PASSAGE PROVIDED:
· · · · · · ·

Father's day. Wasn't that in June?

How long have you been married?

Why doesn't she want you to accept things from your mother?

Your wife is seriously emotionally abusing you. Why are you putting up with this? No one should stay in a marriage where they are treated like this.


----------



## EleGirl (Dec 3, 2011)

What would your wife do if you just made yourself food and ate it?


----------



## Holland (Aug 20, 2012)

EleGirl said:


> Father's day. Wasn't that in June?
> 
> How long have you been married?
> 
> ...


He might be in Aussie EG, Fathers day was yesterday here.


----------



## Waxy (Sep 7, 2015)

Thanks for the replies and support. Yes I'm in Australia. We have been married 7 years. I can make my own dinner, problem is there's no food to make it as she throws it out. I've tried talking to her, I said "Please don't treat me like this" that did not go down well at all, she was angry for about a week. I don't know how to talk to her.

Having verbalized this right now I've realized I'm on the edge of a mental breakdown. I'm shaking and almost crying at work isn't going to look good. There's a relationship councilor in my area but they are only open 2 half days a week during business hours and its hard to get time off work. I will have to wait until they are open tomorrow afternoon.


----------



## bandit.45 (Feb 8, 2012)

Boy oh boy....

I thought I heard it all....

I don't even know if I should invest my time on this OP.


----------



## Waxy (Sep 7, 2015)

Yes I know its pathetic and I should be able to deal with this myself. I'm just out of ideas.


----------



## EleGirl (Dec 3, 2011)

Waxy said:


> Yes I know its pathetic and I should be able to deal with this myself. I'm just out of ideas.


The way you deal with a person who is this abusive is that you leave them. No person who is ok in the head abuses their spouse this way.

How does she treat the children? Does she abuse them too?

Why don't you leave her?


----------



## EleGirl (Dec 3, 2011)

Since you cannot get to counseling too quickly, There is a good that I think will help you. It's written about men who are abusive. But I think that if you just flip the genders it will tell you why your wife is doing this. The book is 


Why Does He Do That?: Inside the Minds of Angry and Controlling Men

Does anyone else know that she treats you like this? Do you have extended family near you?


----------



## Steve1000 (Nov 25, 2013)

Waxy said:


> All this I can put up with and never say or do anything that would upset her. But I am now terrified that I will say or do the wrong thing around her so I can’t really be myself and relax so am struggling with our relationship.


Why are you so afraid to stand up to her?


----------



## Waxy (Sep 7, 2015)

EleGirl said:


> The way you deal with a person who is this abusive is that you leave them. No person who is ok in the head abuses their spouse this way.
> 
> How does she treat the children? Does she abuse them too?
> 
> Why don't you leave her?


No she doesn't abuse them but she doesn't allow them to have presents from friends and family and throws out their toys.


----------



## techmom (Oct 22, 2012)

Waxy said:


> No she doesn't abuse them but she doesn't allow them to have presents from friends and family and throws out their toys.


So, she abuses the children too? You need to get out of this asap, you can't raise children in this environment. Was she like this before marriage?


----------



## Waxy (Sep 7, 2015)

Steve1000 said:


> Why are you so afraid to stand up to her?


Ok I will stand up to here. Just need the right thing to say.

· · · · · · ·

PROBLEMS AND TASKS:
a) According to the forum thread about a troubled marriage, how long has Waxy been married?
b) Carry on the forum thread about a troubled marriage from its last post.
The material after the text can be left aside.

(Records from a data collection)
· · · · · · ·

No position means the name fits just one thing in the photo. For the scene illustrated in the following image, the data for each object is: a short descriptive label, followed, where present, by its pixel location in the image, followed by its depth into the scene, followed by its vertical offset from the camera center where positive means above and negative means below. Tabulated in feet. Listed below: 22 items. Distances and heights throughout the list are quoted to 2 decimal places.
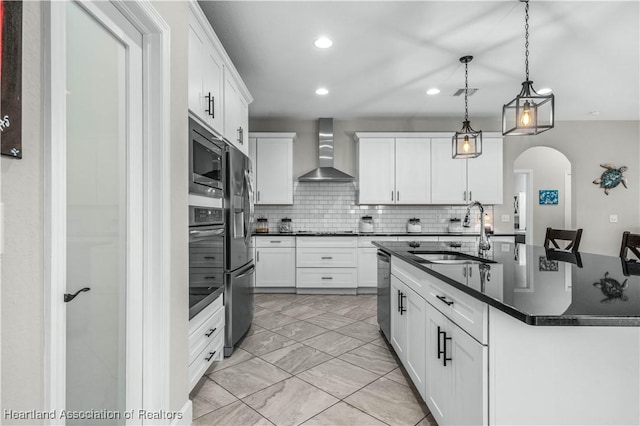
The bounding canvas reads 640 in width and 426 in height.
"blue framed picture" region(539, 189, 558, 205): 24.52 +1.30
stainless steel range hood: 17.74 +3.75
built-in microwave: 6.77 +1.17
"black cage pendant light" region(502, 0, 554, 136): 7.15 +2.16
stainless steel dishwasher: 9.23 -2.29
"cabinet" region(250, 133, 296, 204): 17.02 +2.43
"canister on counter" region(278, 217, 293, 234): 17.90 -0.64
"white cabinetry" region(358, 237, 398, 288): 16.37 -2.38
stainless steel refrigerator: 8.88 -0.94
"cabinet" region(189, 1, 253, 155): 6.89 +3.26
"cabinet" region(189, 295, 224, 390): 6.70 -2.77
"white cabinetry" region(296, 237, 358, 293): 16.28 -2.51
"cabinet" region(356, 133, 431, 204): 17.07 +2.34
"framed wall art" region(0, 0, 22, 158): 2.57 +1.07
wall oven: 6.73 -0.93
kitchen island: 3.57 -1.56
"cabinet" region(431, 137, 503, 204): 17.02 +2.09
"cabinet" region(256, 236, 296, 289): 16.29 -2.33
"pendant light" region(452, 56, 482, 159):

· · · · · · ·

YOUR RESPONSES:
a) Seven years.

b)
How about "What am I doing to upset you?"
And she will answer "I told you not to accept anything else from your mum"
Me: "I didn't know it included gifts."

Then what do I say?


----------



## Holland (Aug 20, 2012)

Waxy said:


> Thanks for the replies and support. Yes I'm in Australia. We have been married 7 years. I can make my own dinner, problem is there's no food to make it as she throws it out. I've tried talking to her, I said "Please don't treat me like this" that did not go down well at all, she was angry for about a week. I don't know how to talk to her.
> 
> Having verbalized this right now I've realized I'm on the edge of a mental breakdown. I'm shaking and almost crying at work isn't going to look good. There's a relationship councilor in my area but they are only open 2 half days a week during business hours and its hard to get time off work. I will have to wait until they are open tomorrow afternoon.


If you are seriously on the edge right now call Lifeline 
13 11 14

take a deep breath and get some help.


----------



## SadandAngry (Aug 24, 2012)

Waxy said:


> Ok I will stand up to here. Just need the right thing to say.
> 
> 
> 
> ...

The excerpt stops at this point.